Il s'agit d'une catastrophe absolue, dont nous payons les conséquences de façon dramatique avec, en premier lieu, la propagation des attentats perpétrés par le djihad international à la façon de l'État islamique et non plus à la façon d'Al-Qaïda. C'est, dans une certaine mesure, ce que l'on a pu appeler, en usant d'humour noir, une « uberisation » du terrorisme : on n'a même plus besoin de créer un réseau, de préparer des gens pour organiser une attaque ; on suscite l'attaque par la propagande, sans connexion avec un centre donneur d'ordres - d'où la notion d'« uberisation » du terrorisme. Les attentats de Paris étaient préparés, mais ce qui s'est passé à Marseille, il y a deux jours, constitue une « uberisation » du terrorisme. Cela coûte très cher, à nous et à nos proches, en matière de sécurité, d'économie, etc.
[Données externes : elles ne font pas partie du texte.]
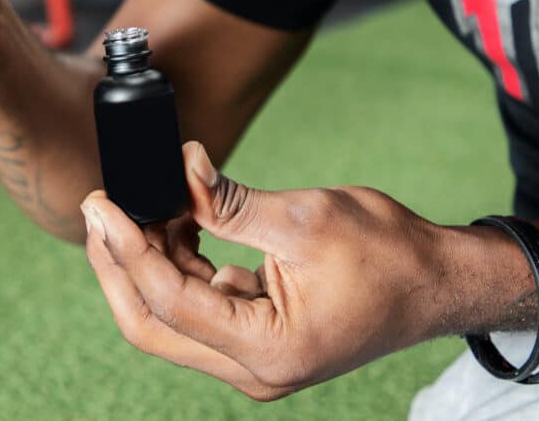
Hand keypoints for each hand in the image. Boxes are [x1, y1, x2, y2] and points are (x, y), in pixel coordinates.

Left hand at [80, 142, 498, 399]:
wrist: (438, 282)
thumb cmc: (389, 254)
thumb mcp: (306, 218)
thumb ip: (231, 202)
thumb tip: (179, 169)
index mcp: (268, 349)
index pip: (168, 301)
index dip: (126, 248)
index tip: (100, 203)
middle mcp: (254, 369)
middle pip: (152, 325)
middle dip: (118, 265)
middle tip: (100, 209)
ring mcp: (253, 360)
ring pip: (169, 319)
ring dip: (148, 261)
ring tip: (143, 203)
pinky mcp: (255, 340)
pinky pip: (197, 309)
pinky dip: (179, 266)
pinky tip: (177, 222)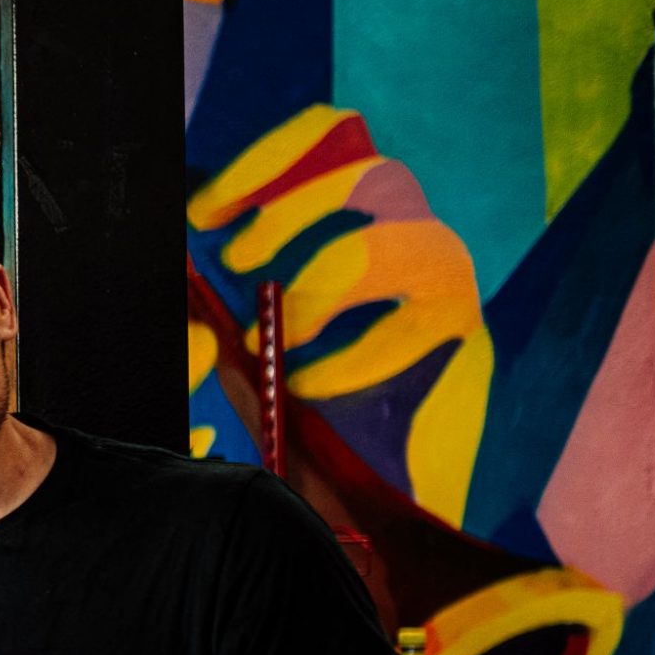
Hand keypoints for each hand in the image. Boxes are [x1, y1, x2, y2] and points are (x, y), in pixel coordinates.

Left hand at [187, 105, 490, 526]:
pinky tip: (309, 386)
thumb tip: (185, 291)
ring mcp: (449, 282)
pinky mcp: (469, 335)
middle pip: (369, 169)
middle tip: (237, 259)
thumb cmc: (320, 432)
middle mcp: (414, 236)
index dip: (272, 159)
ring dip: (322, 280)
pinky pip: (412, 324)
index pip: (334, 143)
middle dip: (294, 203)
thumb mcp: (262, 364)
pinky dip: (350, 357)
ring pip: (395, 238)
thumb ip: (233, 323)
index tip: (206, 211)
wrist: (384, 511)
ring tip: (276, 335)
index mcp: (363, 223)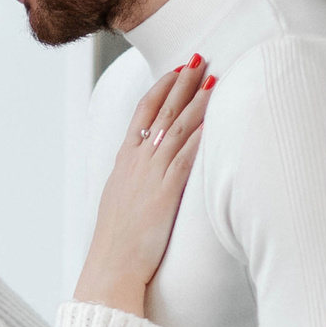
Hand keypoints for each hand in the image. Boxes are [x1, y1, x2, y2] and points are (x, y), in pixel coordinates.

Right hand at [73, 57, 212, 316]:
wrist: (110, 268)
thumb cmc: (117, 244)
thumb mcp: (119, 202)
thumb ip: (133, 181)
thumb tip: (145, 174)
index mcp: (124, 162)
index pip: (141, 114)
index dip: (160, 89)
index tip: (174, 71)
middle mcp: (136, 163)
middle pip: (161, 112)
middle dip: (181, 83)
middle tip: (198, 58)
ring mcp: (150, 175)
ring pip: (176, 128)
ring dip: (196, 101)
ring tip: (212, 78)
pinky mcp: (165, 192)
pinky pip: (186, 156)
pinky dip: (201, 135)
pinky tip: (215, 120)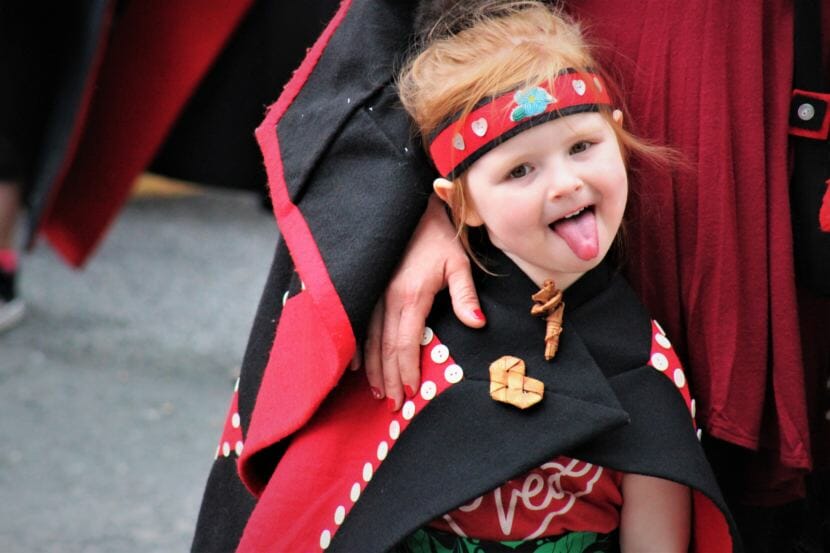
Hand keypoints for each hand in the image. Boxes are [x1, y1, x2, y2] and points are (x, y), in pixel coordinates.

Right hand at [362, 194, 484, 409]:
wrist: (409, 208)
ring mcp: (373, 293)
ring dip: (373, 368)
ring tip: (377, 391)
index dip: (407, 371)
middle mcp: (386, 298)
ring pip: (368, 340)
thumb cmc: (437, 235)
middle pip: (385, 348)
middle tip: (393, 405)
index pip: (406, 344)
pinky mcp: (367, 287)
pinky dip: (358, 347)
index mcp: (410, 295)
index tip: (410, 393)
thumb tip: (476, 325)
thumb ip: (464, 296)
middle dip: (389, 378)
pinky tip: (358, 364)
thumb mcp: (458, 263)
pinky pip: (358, 324)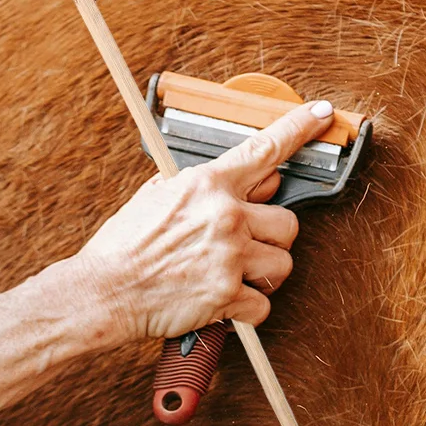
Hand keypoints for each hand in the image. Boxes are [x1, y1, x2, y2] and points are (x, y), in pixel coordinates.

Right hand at [72, 101, 335, 342]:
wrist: (102, 291)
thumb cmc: (122, 247)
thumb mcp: (154, 197)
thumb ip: (197, 188)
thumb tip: (230, 184)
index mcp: (207, 185)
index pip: (266, 149)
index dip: (300, 128)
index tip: (323, 115)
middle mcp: (226, 216)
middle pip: (289, 223)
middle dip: (271, 237)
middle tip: (245, 246)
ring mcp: (230, 256)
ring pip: (282, 265)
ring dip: (263, 274)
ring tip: (232, 276)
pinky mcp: (228, 296)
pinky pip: (262, 305)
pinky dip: (246, 310)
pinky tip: (222, 303)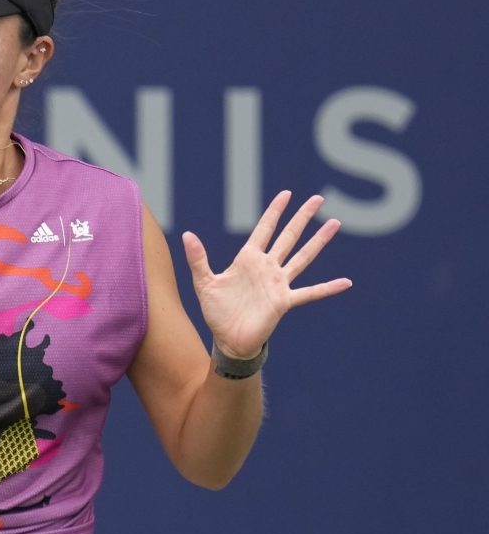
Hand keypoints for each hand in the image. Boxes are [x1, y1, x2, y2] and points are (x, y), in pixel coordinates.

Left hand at [182, 191, 351, 359]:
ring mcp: (278, 283)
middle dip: (302, 218)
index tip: (286, 194)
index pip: (264, 230)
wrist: (228, 339)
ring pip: (303, 257)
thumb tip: (187, 234)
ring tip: (334, 224)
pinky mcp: (285, 301)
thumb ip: (198, 258)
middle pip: (288, 237)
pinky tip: (346, 282)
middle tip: (318, 198)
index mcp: (248, 259)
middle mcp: (266, 268)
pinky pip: (310, 293)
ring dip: (319, 241)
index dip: (274, 212)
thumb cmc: (216, 311)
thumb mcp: (204, 283)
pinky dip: (328, 288)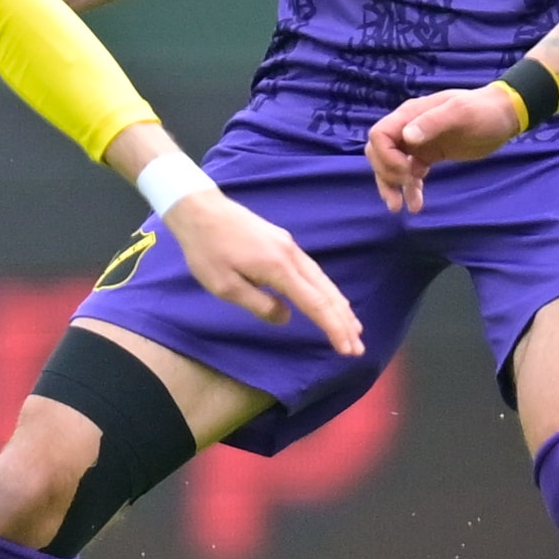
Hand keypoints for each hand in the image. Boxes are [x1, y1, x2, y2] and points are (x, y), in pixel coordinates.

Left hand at [164, 189, 362, 355]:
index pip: (315, 304)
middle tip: (357, 346)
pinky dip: (326, 289)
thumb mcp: (225, 286)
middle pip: (326, 292)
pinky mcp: (283, 242)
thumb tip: (286, 317)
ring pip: (322, 280)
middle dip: (344, 320)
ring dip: (339, 305)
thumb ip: (258, 305)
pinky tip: (329, 298)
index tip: (347, 348)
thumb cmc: (208, 250)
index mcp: (279, 268)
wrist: (200, 209)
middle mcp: (292, 256)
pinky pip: (313, 271)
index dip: (333, 327)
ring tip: (353, 326)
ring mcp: (290, 247)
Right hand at [365, 86, 524, 213]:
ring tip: (399, 208)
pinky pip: (409, 173)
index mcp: (411, 115)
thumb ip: (433, 123)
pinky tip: (416, 204)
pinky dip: (409, 189)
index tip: (407, 171)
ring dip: (391, 186)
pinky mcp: (428, 155)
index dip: (386, 157)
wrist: (503, 116)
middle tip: (406, 186)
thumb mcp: (461, 113)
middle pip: (378, 152)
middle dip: (385, 173)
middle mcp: (408, 127)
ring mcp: (417, 142)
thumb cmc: (484, 112)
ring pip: (390, 165)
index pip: (379, 135)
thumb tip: (407, 138)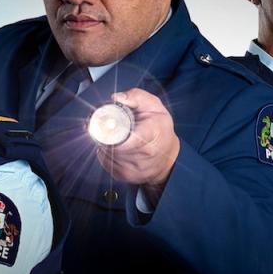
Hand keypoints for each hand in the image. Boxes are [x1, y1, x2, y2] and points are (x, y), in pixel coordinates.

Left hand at [96, 89, 180, 203]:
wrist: (168, 158)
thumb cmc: (160, 128)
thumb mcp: (154, 106)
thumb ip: (136, 97)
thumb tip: (116, 98)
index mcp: (153, 132)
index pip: (132, 137)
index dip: (115, 132)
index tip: (106, 124)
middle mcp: (145, 153)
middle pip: (114, 144)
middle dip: (106, 134)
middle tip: (107, 125)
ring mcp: (134, 168)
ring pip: (107, 153)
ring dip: (104, 144)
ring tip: (113, 136)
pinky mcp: (124, 177)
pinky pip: (105, 162)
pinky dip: (105, 153)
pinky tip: (114, 147)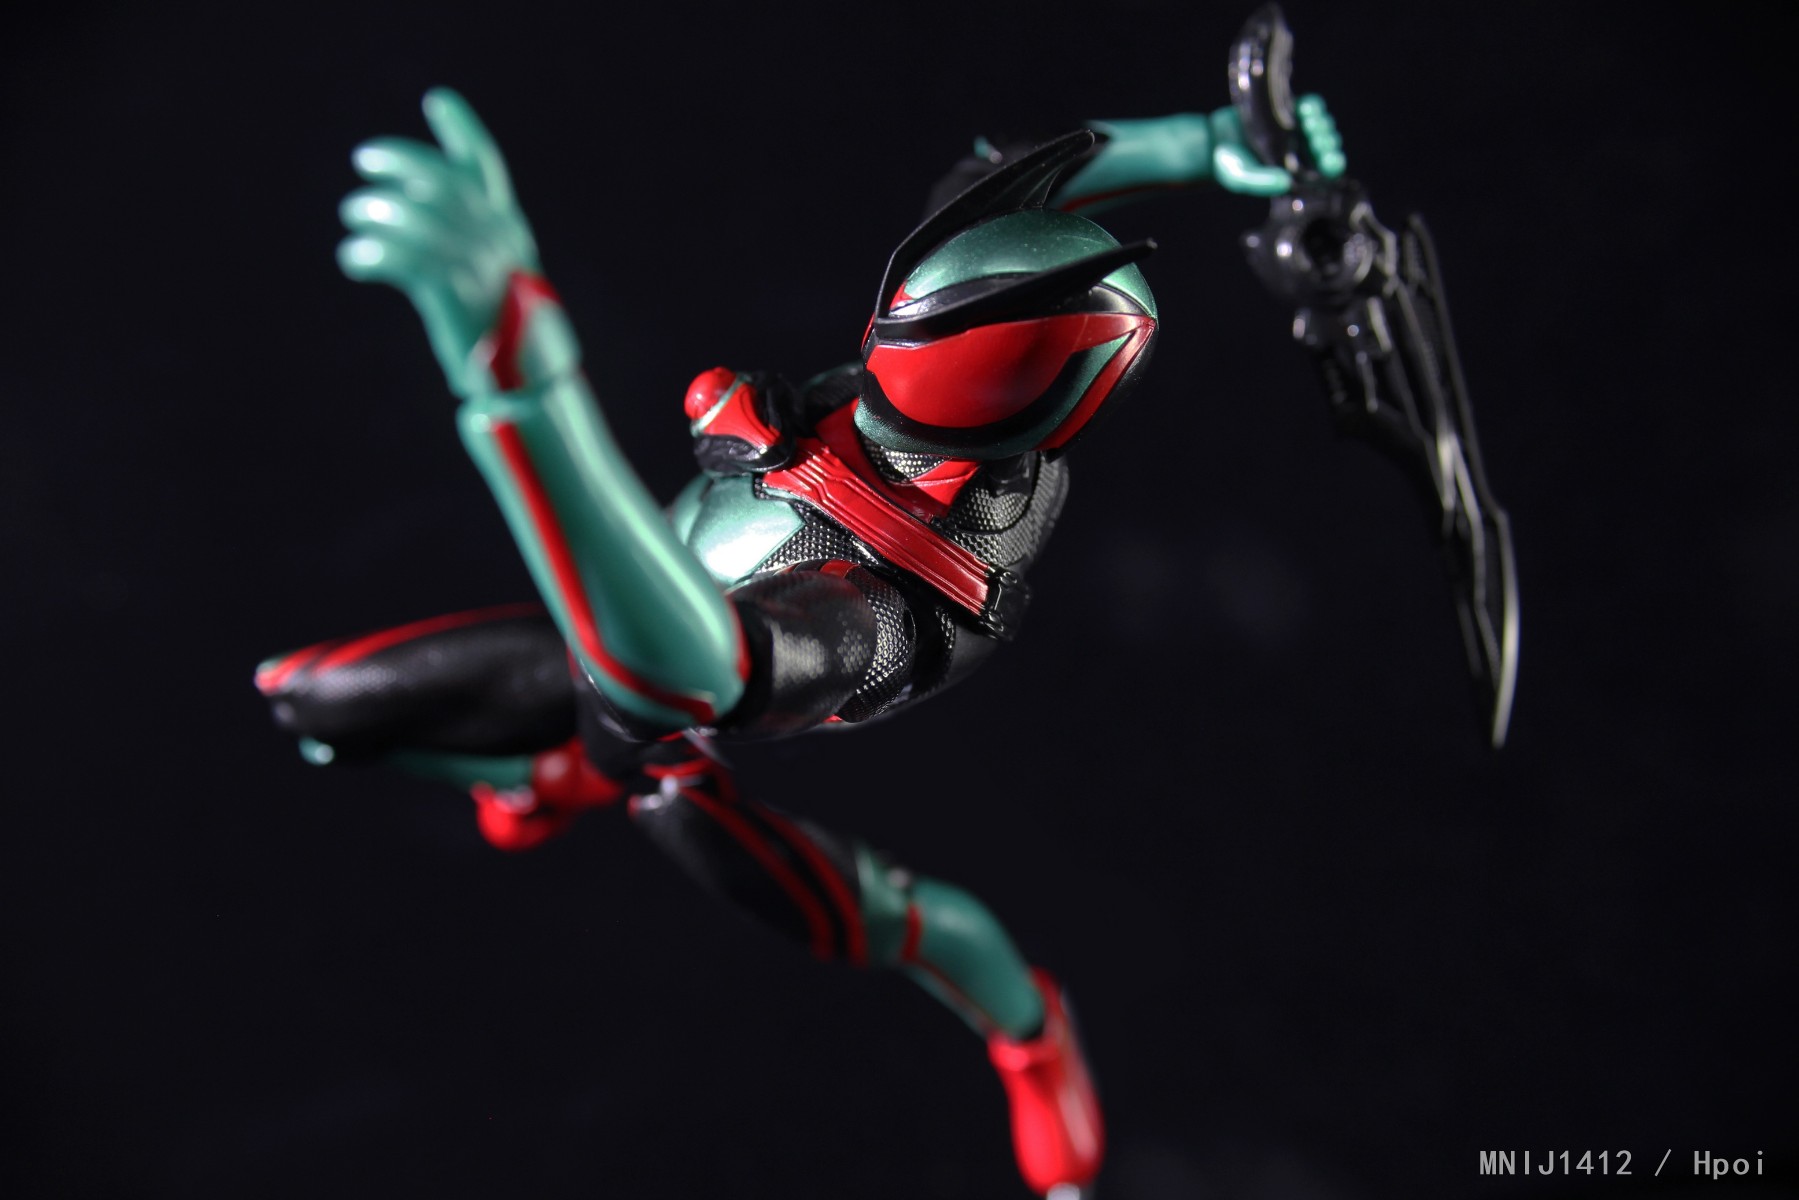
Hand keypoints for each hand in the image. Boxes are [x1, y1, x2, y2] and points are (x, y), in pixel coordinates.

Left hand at [337, 88, 541, 395]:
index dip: (462, 129)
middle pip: (437, 180)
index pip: (484, 165)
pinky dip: (365, 254)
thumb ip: (472, 242)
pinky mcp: (448, 293)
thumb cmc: (509, 333)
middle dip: (398, 160)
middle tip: (365, 161)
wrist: (529, 381)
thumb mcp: (498, 277)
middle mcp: (493, 237)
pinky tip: (353, 260)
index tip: (437, 99)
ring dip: (372, 211)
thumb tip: (424, 212)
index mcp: (508, 227)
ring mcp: (473, 263)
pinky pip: (396, 259)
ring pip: (410, 215)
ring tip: (355, 220)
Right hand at [1209, 94, 1345, 196]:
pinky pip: (1309, 106)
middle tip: (1318, 141)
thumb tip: (1286, 182)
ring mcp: (1295, 131)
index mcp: (1294, 172)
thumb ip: (1261, 182)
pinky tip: (1306, 108)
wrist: (1212, 141)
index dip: (1331, 165)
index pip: (1322, 171)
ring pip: (1321, 125)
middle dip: (1327, 143)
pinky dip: (1312, 106)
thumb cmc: (1226, 165)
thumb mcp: (1240, 177)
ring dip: (1321, 124)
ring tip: (1310, 123)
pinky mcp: (1287, 111)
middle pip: (1326, 147)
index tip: (1330, 162)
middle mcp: (1299, 152)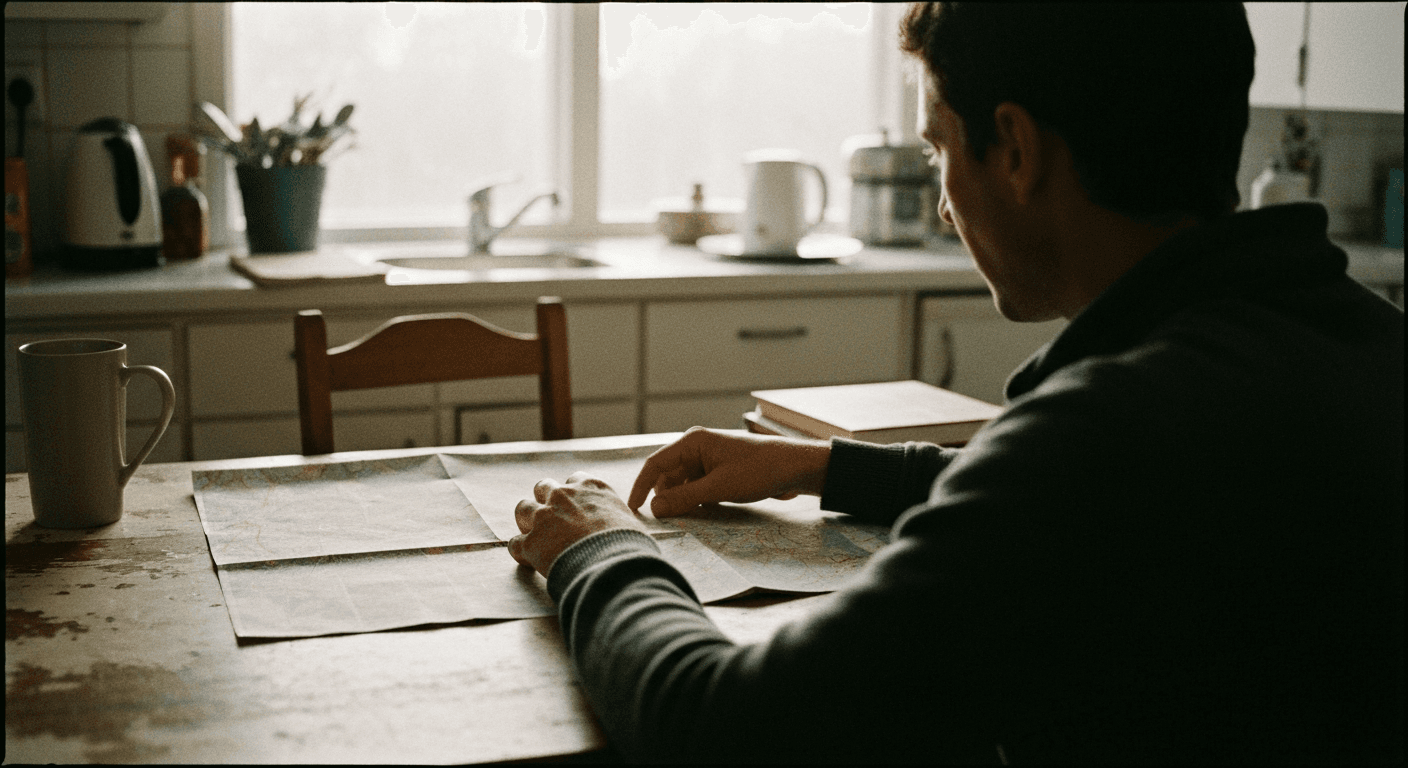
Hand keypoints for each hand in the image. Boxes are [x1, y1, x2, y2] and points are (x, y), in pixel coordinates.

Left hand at [508, 472, 647, 576]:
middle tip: (552, 520)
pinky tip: (529, 561)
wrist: (613, 566)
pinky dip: (521, 552)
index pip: (575, 479)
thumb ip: (615, 517)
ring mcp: (544, 517)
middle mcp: (564, 495)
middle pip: (543, 487)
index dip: (573, 495)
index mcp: (591, 487)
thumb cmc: (629, 545)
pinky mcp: (531, 542)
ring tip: (535, 537)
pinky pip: (515, 543)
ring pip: (522, 508)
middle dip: (545, 501)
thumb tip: (619, 530)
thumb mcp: (629, 521)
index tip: (576, 508)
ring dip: (527, 521)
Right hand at [628, 427, 831, 517]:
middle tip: (669, 520)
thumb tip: (654, 509)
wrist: (795, 467)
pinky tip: (705, 511)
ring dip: (682, 501)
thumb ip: (684, 498)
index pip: (654, 464)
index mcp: (693, 442)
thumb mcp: (718, 488)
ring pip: (682, 484)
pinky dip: (696, 500)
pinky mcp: (718, 472)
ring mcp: (708, 460)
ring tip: (690, 517)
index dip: (641, 487)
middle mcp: (696, 448)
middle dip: (665, 498)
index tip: (633, 510)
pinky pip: (696, 487)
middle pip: (667, 476)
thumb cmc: (758, 471)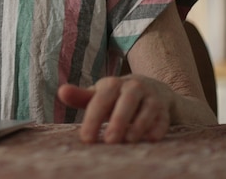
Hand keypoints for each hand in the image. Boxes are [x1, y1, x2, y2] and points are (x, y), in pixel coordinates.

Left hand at [57, 75, 171, 143]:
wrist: (152, 89)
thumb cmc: (117, 97)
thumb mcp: (100, 94)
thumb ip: (81, 96)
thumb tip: (61, 91)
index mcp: (112, 84)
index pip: (101, 100)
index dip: (93, 119)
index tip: (86, 139)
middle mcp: (133, 88)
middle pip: (126, 102)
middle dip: (118, 121)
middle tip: (109, 141)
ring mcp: (151, 98)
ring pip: (147, 109)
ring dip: (138, 125)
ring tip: (128, 141)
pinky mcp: (164, 109)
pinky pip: (163, 119)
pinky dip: (157, 128)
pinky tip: (150, 139)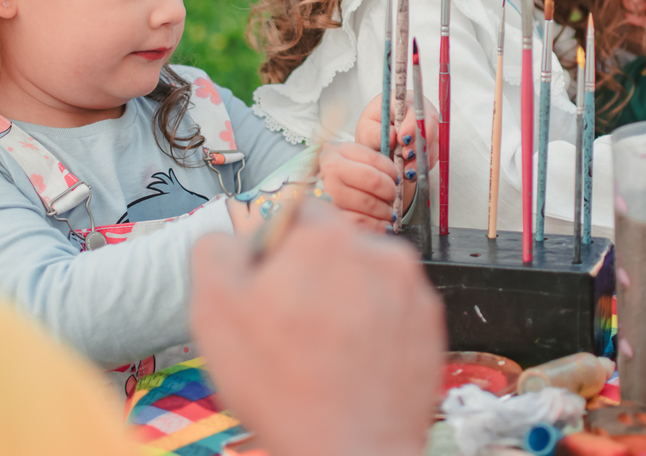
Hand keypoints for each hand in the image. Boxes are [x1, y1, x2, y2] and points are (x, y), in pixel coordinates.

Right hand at [189, 204, 444, 455]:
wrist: (351, 453)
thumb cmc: (282, 386)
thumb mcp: (215, 310)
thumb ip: (218, 251)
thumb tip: (235, 238)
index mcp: (328, 237)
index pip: (294, 214)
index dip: (272, 252)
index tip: (266, 290)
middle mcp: (380, 250)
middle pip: (332, 248)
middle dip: (310, 276)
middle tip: (291, 327)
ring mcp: (412, 289)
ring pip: (364, 278)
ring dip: (343, 299)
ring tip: (324, 350)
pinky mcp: (430, 325)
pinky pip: (391, 310)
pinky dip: (373, 327)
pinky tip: (352, 362)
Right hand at [317, 141, 398, 232]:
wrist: (298, 198)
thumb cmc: (331, 179)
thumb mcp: (344, 161)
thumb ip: (368, 162)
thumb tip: (396, 175)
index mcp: (335, 153)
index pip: (373, 159)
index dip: (391, 171)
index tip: (396, 179)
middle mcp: (328, 171)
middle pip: (373, 180)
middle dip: (390, 191)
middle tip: (393, 197)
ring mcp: (327, 194)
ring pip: (368, 202)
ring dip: (385, 210)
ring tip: (389, 212)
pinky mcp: (329, 217)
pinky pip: (360, 222)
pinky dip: (377, 225)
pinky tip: (383, 225)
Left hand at [355, 93, 440, 180]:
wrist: (376, 146)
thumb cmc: (370, 133)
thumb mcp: (366, 132)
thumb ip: (377, 133)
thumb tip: (394, 136)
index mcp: (401, 101)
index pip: (412, 107)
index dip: (411, 123)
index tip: (402, 139)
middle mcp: (419, 110)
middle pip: (430, 122)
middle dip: (419, 141)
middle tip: (406, 155)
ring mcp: (428, 126)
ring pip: (434, 139)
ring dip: (421, 157)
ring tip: (406, 169)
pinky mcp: (433, 142)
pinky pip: (434, 154)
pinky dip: (422, 165)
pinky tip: (410, 171)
Par ailleurs, l'ensemble des conflits régionaux en Irak et en Syrie, ainsi que les autres conflits annexes, ont provoqué un départ massif de population, qui était prévisible. Je l'avais prédit dès 2012-2013. On a apparemment été surpris de les voir arriver en 2015, mais c'était déjà clair il y a deux ans. Nous savons que ces millions de personnes qui fuient la région posent des problèmes : d'un côté, la situation humanitaire est catastrophique, des scènes épouvantables nous arrivent en particulier de Méditerranée et, de l'autre, on assiste - pour des raisons qui ne sont pas nécessairement condamnables - à un rejet massif des migrants de la part d'une grande partie des populations européennes.
Que nous enseignent ces migrants ? En premier lieu, les migrants fuient classiquement les zones de guerre, mais pourquoi sont-ils partis en 2015 et non en 2013 ? Tout simplement parce qu'en 2013, ils espéraient encore un retour à l'ordre et à l'équilibre social. En 2015, les migrants quittent leur pays parce qu'ils n'ont plus d'espoir sur place.
Cela touche même les zones qui ne sont pas en guerre ; j'ai été très frappé, il y a quelques semaines, par la tentative d'une famille, fuyant la banlieue sud de Beyrouth, qui a perdu la moitié de ses membres dans un naufrage en Méditerranée. On les a ramenés au Liban, mais il est significatif qu'une famille entière, venant d'un endroit encadré par le Hezbollah, avec une société extrêmement structurée, ait pris le risque d'une traversée clandestine de la Méditerranée en période automnale, alors que sévit le mauvais temps.
Le peuple souhaite massivement une vie meilleure dans la région, et l'une des clés de l'explication de la migration actuelle est la même que pour le printemps arabe, la volonté d'avoir une vie normale, tout en faisant le terrifiant constat que ce n'est plus possible.